El país seguía ardiendo, yo volví a mi departamento. A veces salía a caminar en las tardes, cuando bajaba el calor. Pensaba mucho en mi reina del flow. Un día me topé con un conocido que sacó su esmarfón y me mostró una vídeo donde aparecía yo, todo ensangrentado y rodeado de policías. Viralisaste,  me dijo. Y era cierto que algunos pasantes me miraban raro. Un día que me sentí mejor me fui hasta el Home Center a la hora de salida. Sabía que no la vería, pero reviví nuestro primer encuentro: fue oírla decirme de nuevo vaya a pagar sus tarugos y me espera afuerita. Me hizo bien. Sin embargo no tenía cómo encontrarla, ningún número, no conocía su casa, ni siquiera, quizás, su nombre verdadero ¿Qué había sido todo eso? ¿Un encanallamiento al revés? ¿Quiso pasarlo bien con un cuico y se lo reprocharon? ¿O ni siquiera lo pasó bien? Preguntas que sin cesar me daban vueltas en la cabeza, como si me complaciera en la flagelación. Seguí caminando hasta el Zuckerhutt.

La dueña se me acercó preocupada. Me había visto con la crisma rota en redes sociales ¿Está mejor ahora? Me hizo sentar diciendo altiro le traigo algo. Volvió con un galleta empolvada, sírvase, me dijo como si fuera un fino manjar. Luego se sentó a mi lado y bajando la voz me anunció algo más. La jovencita le dejó un recado.

El corazón me estaba latiendo mucho cuando golpeé en su puerta. Se abrió y la vi ¡por fin! de nuevo, pero con una mirada que no reconocí. No mostraba placer alguno, ni ternura, ni siquiera un poco de amistad, sólo el disgusto del trago amargo que se iba a tomar. Eso al menos creí. Del departamento salía el mismo olor que ya había sentido en el corredor del edificio y que identifiqué con coliflor cocida. Entre, me dijo. El pequeño salón estaba atiborrado de imágenes de la Virgen y de santitos polvorientos, tanto que parecía una gran animita, pero rancia, desencantada, con telarañas en los rincones. No pensé que fuera tan creyente, le dije. Que no era ella, me explicó, vivía allí porque no le quedaba otra. Nos sentamos en un diván desven­cijado y yo en mi desamparo hice caer una figurita de yeso que se partió en el suelo.

Con los restos en la mano ella paseó su mirada por el extraño lugar donde estábamos. Lo nuestro no puede ser, dijo. Lo nuestro ¡qué lindo sonaba!
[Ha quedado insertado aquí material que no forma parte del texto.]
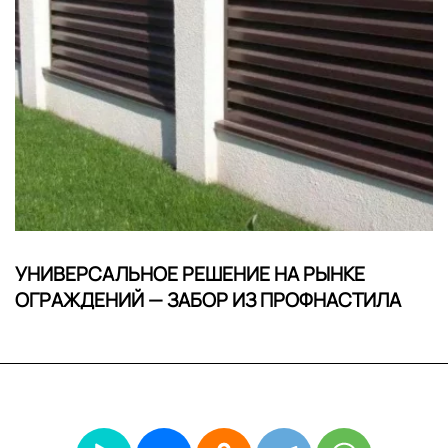
УНИВЕРСАЛЬНОЕ РЕШЕНИЕ НА РЫНКЕ
ОГРАЖДЕНИЙ — ЗАБОР ИЗ ПРОФНАСТИЛА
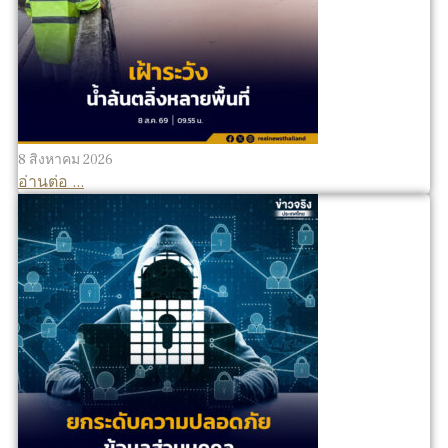
8 สิงหาคม 2026
อ่านต่อ ...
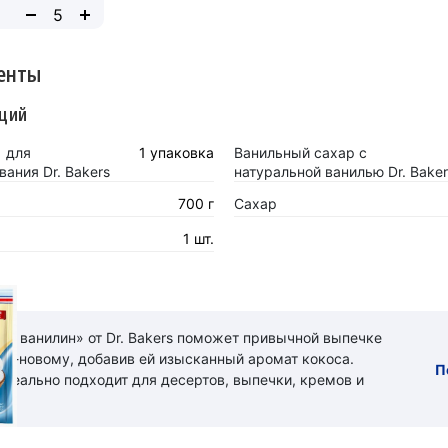
енты
щий
1 для
1 упаковка
Ванильный сахар с
ания Dr. Bakers
натуральной ванилью Dr. Baker
700 г
Сахар
1 шт.
ый ванилин» от Dr. Bakers поможет привычной выпечке
 по-новому, добавив ей изысканный аромат кокоса.
П
идеально подходит для десертов, выпечки, кремов и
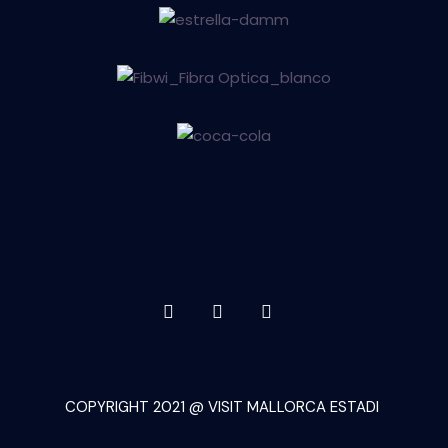
COPYRIGHT 2021 @ VISIT MALLORCA ESTADI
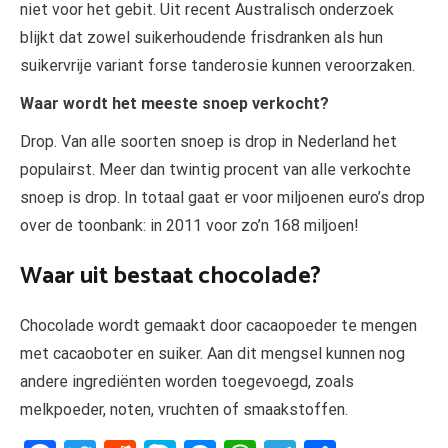
niet voor het gebit. Uit recent Australisch onderzoek
blijkt dat zowel suikerhoudende frisdranken als hun
suikervrije variant forse tanderosie kunnen veroorzaken.
Waar wordt het meeste snoep verkocht?
Drop. Van alle soorten snoep is drop in Nederland het
populairst. Meer dan twintig procent van alle verkochte
snoep is drop. In totaal gaat er voor miljoenen euro’s drop
over de toonbank: in 2011 voor zo’n 168 miljoen!
Waar uit bestaat chocolade?
Chocolade wordt gemaakt door cacaopoeder te mengen
met cacaoboter en suiker. Aan dit mengsel kunnen nog
andere ingrediënten worden toegevoegd, zoals
melkpoeder, noten, vruchten of smaakstoffen.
Que fuera imposible no me importaba, ya lo sabía. Lo del Home Center había sido un corto circuito, unas chispitas que había que apagar antes del incendio. Por lo demás ese negocio ya se había quemado una vez y yo, en mi despecho, me pregunté si no había sido a causa de otro encuentro mal avenido de la Nadia en sus pasillos. Lo busqué porque quería saber cómo estaba, me dijo, me dio lástima verlo malherido. No me gustó su motivo, tenía poco que ver con… lo nuestro ¿Ya pasó?preguntó después de mirarme el rostro con atención. Así parece, le contesté. Creo que la alusión no le escapó, nos quedamos en silencio. Bueno, me dijo de pronto, si quiere lo acompaño de vuelta.

Corría una de esas brisas primaverales cargadas de olores sublimes y apaciguadores que tienen el curioso efecto de hacernos sentir que todo es más fácil. Un efecto efímero, pero en ese momento me sentí sereno. Ella, no sé. Caminamos algunas cuadras sin mucho que decirnos. La guillotina cayó cuando nos acercábamos a Castillo Velasco: hasta aquí no más llegamos, dijo. Nos detuvimos y nos quedamos mirándonos. Entonces agregó que me tenía un regalo de despedida, para que me fuera con un recuerdo bonito. Sacó de su bolsillo la capucha roja y me la pasó levantando hacia mí la cabeza. Yo se la puse dejándole la boca desnuda. La Nadia misma.